The entire Dynatrace platform is incredibly flexible, and currently supports additional integrations with over 500 different technologies. This is good new large networks that rely on a host of different tools and platforms to receive alerts, manage network infrastructure, and coordinate team communications.

While Cloudwatch offers simple ELB metrics and reporting, Dynatrace takes it a step further by acting as a proactive monitoring and automation tool.

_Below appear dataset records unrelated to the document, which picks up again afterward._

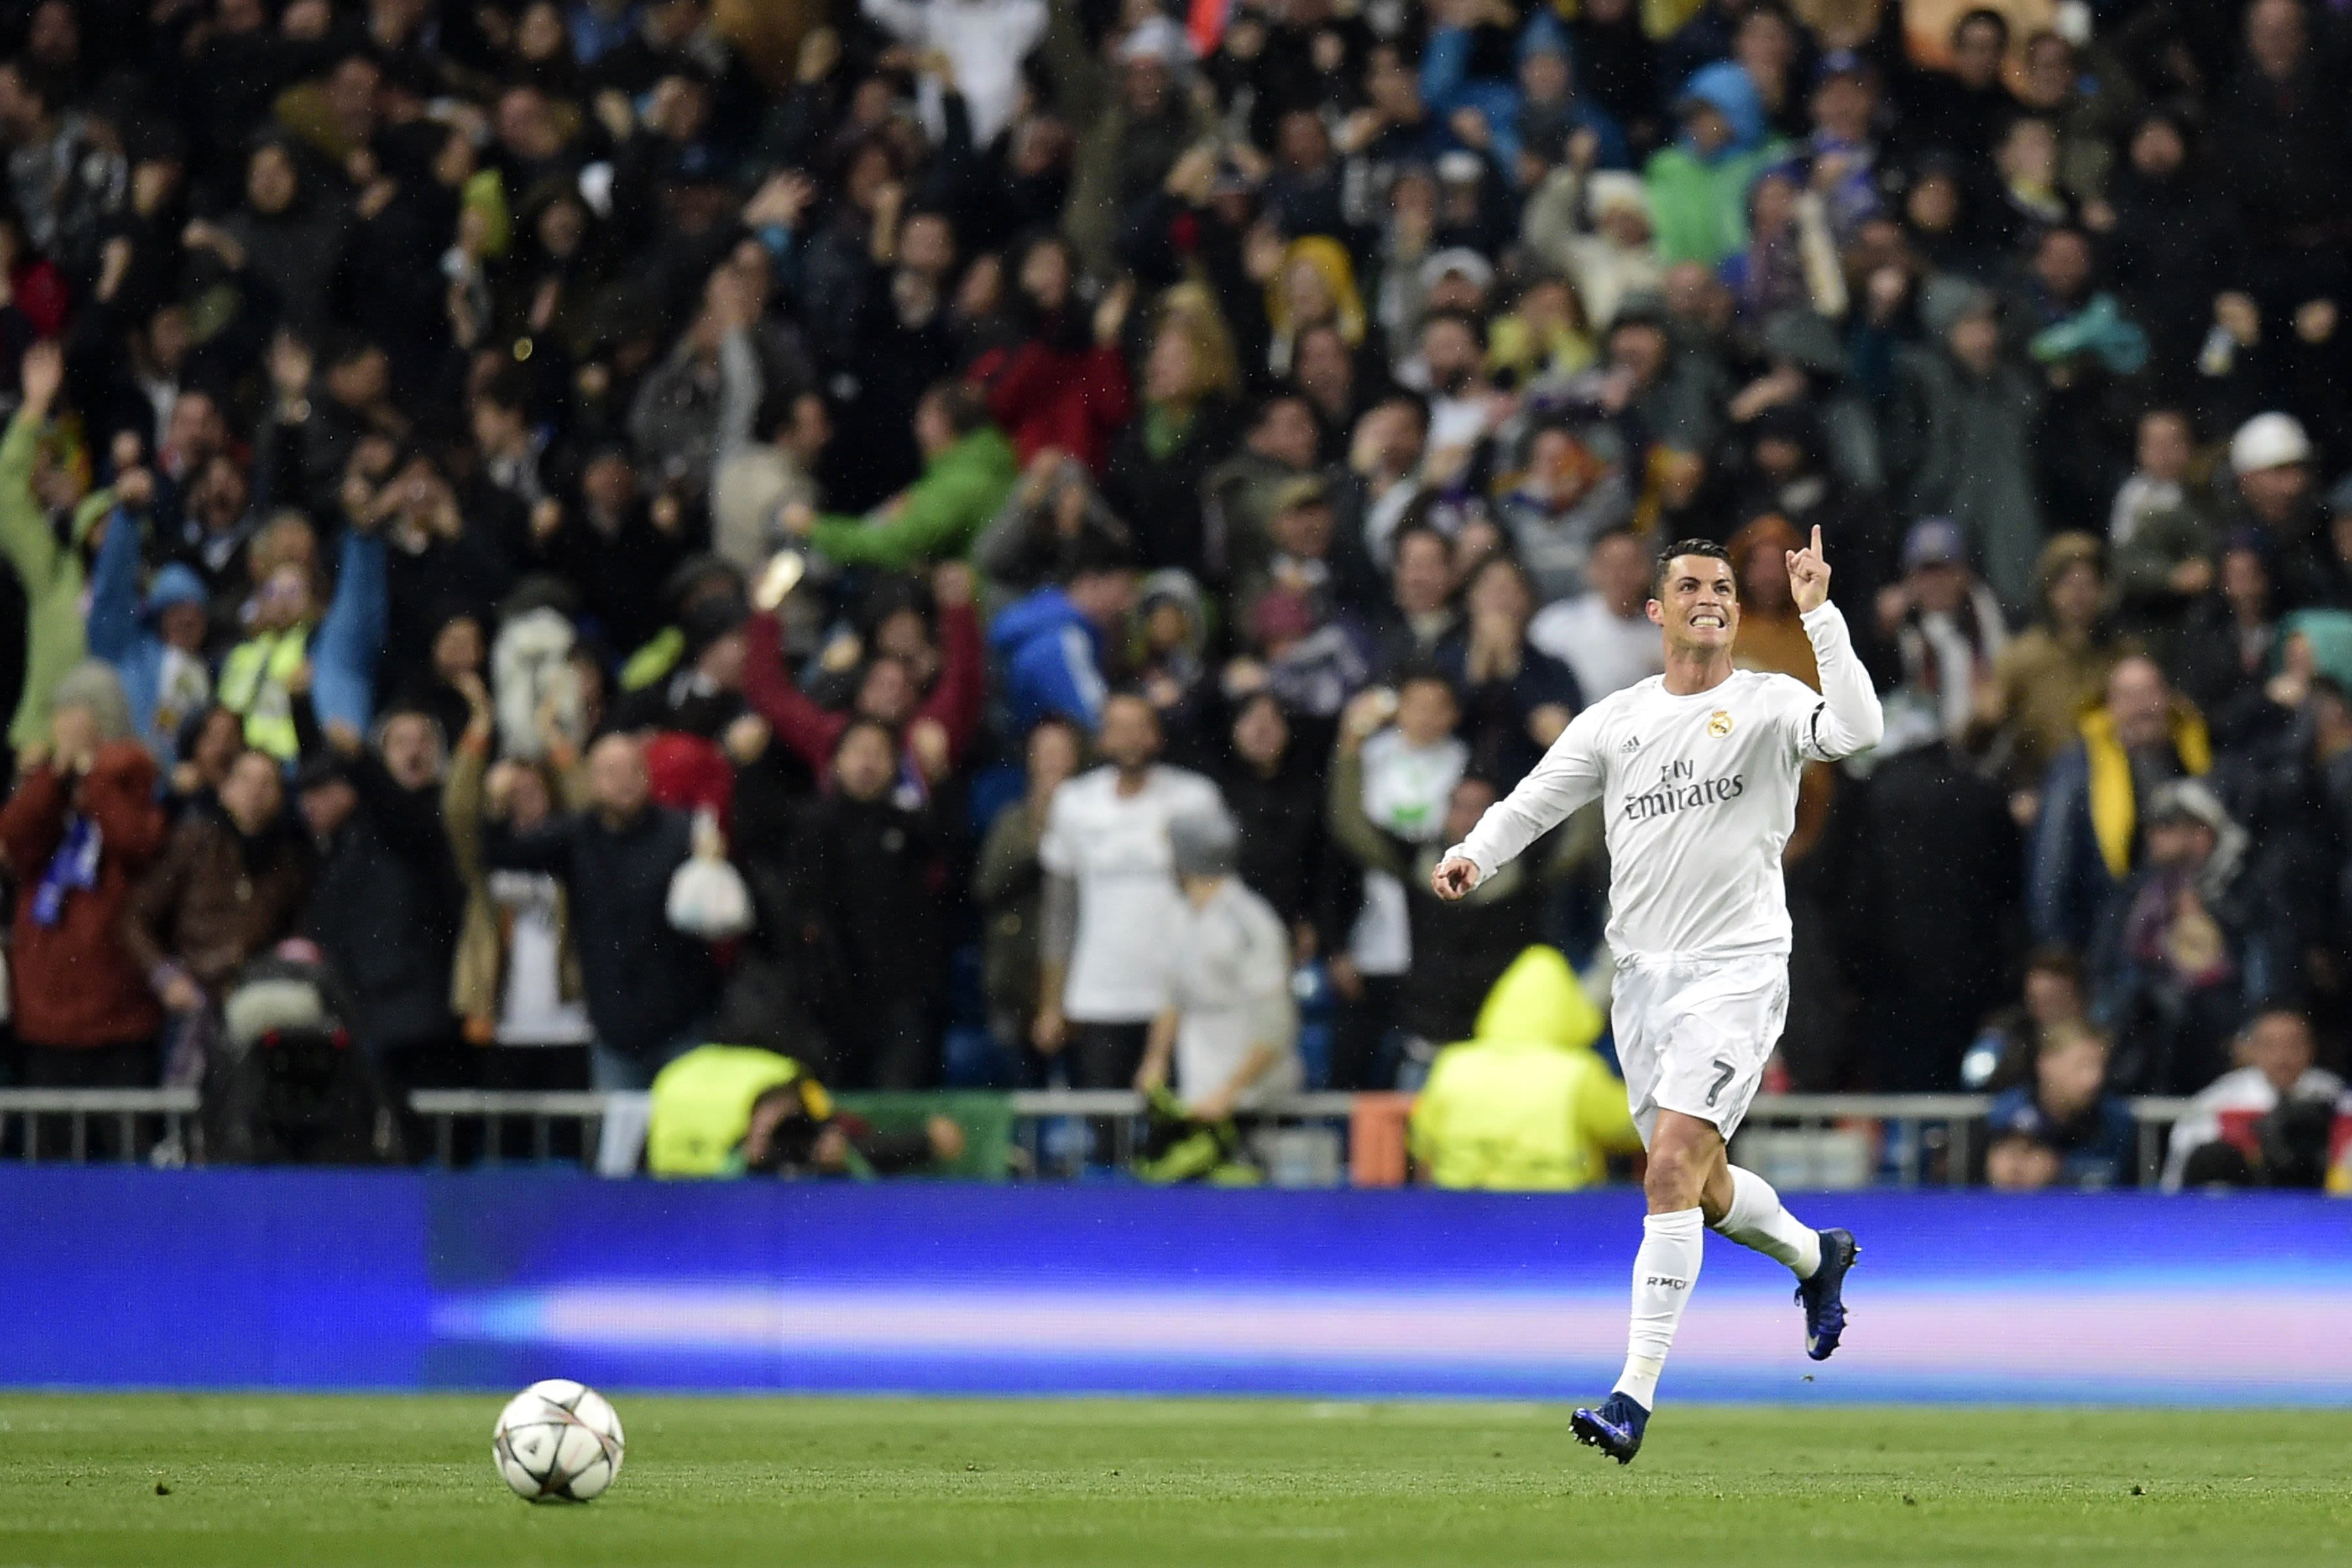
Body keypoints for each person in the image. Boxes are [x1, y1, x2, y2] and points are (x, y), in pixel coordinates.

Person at [1432, 529, 1882, 1463]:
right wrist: (1474, 850)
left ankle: (1631, 1397)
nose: (1711, 597)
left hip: (1738, 969)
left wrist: (1820, 615)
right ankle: (1814, 1255)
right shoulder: (1617, 720)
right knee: (1704, 1188)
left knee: (1669, 1167)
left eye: (1722, 585)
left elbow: (1859, 732)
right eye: (1691, 586)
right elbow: (1534, 800)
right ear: (1657, 610)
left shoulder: (1768, 703)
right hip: (1643, 984)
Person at [482, 731, 720, 1090]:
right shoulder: (578, 835)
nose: (624, 781)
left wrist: (713, 858)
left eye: (632, 770)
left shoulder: (683, 832)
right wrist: (498, 804)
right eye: (611, 771)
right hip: (615, 1032)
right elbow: (504, 855)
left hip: (683, 1023)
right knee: (616, 1142)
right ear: (591, 781)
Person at [1035, 693, 1225, 1090]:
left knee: (1175, 1134)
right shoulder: (1074, 802)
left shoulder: (1195, 798)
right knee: (1104, 1133)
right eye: (1118, 728)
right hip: (1099, 995)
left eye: (1140, 727)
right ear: (1102, 739)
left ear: (1157, 736)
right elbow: (1060, 910)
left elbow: (1218, 897)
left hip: (1179, 997)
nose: (1129, 739)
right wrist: (1052, 1002)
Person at [1409, 946, 1638, 1190]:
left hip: (1462, 1208)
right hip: (1556, 1210)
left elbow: (1422, 1142)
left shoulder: (1453, 1064)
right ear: (1567, 1006)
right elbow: (1628, 1129)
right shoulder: (1577, 1073)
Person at [1132, 808, 1302, 1121]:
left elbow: (1276, 1023)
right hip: (1199, 1091)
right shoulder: (1179, 916)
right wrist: (1155, 1060)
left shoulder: (1251, 922)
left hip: (1253, 1102)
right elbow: (1173, 995)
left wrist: (1228, 1092)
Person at [2163, 1010, 2345, 1191]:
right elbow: (2182, 1169)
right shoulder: (2221, 1099)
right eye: (2270, 1045)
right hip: (2242, 1210)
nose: (2282, 1056)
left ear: (2311, 1048)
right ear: (2252, 1049)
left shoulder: (2337, 1097)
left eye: (2293, 1044)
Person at [1983, 1022, 2136, 1190]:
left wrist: (2058, 1173)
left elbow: (2136, 1193)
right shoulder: (2006, 1115)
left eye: (2101, 1066)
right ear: (2047, 1064)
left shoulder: (2118, 1122)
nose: (2096, 1078)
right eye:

Dynatrace can be used by any organization but many of its features truly shine in larger more complicated networks.

You can test out the Dynatrace platform through a free 15-day trial.

Key features:

  • Customizable dashboard
  • Easy integration with AWS
  • AI-powered anomaly detection

Conclusion

ELB health checks are vital to ensuring your cloud services are not only running smoothly but are prepared for unexpected traffic spikes and instance failures. By keeping tabs on your instances you ensure your customers are able to access your services even during peak usage times.

While Cloudwatch may work for smaller businesses, many organizations that have service offerings hosted in AWS will greatly benefit from platforms such as SolarWinds AppOptics or Datadog. By combining these metrics in one place, you’re able to better prioritize maintenance tickets, and get a holistic view of how healthy your overall network environment truly is.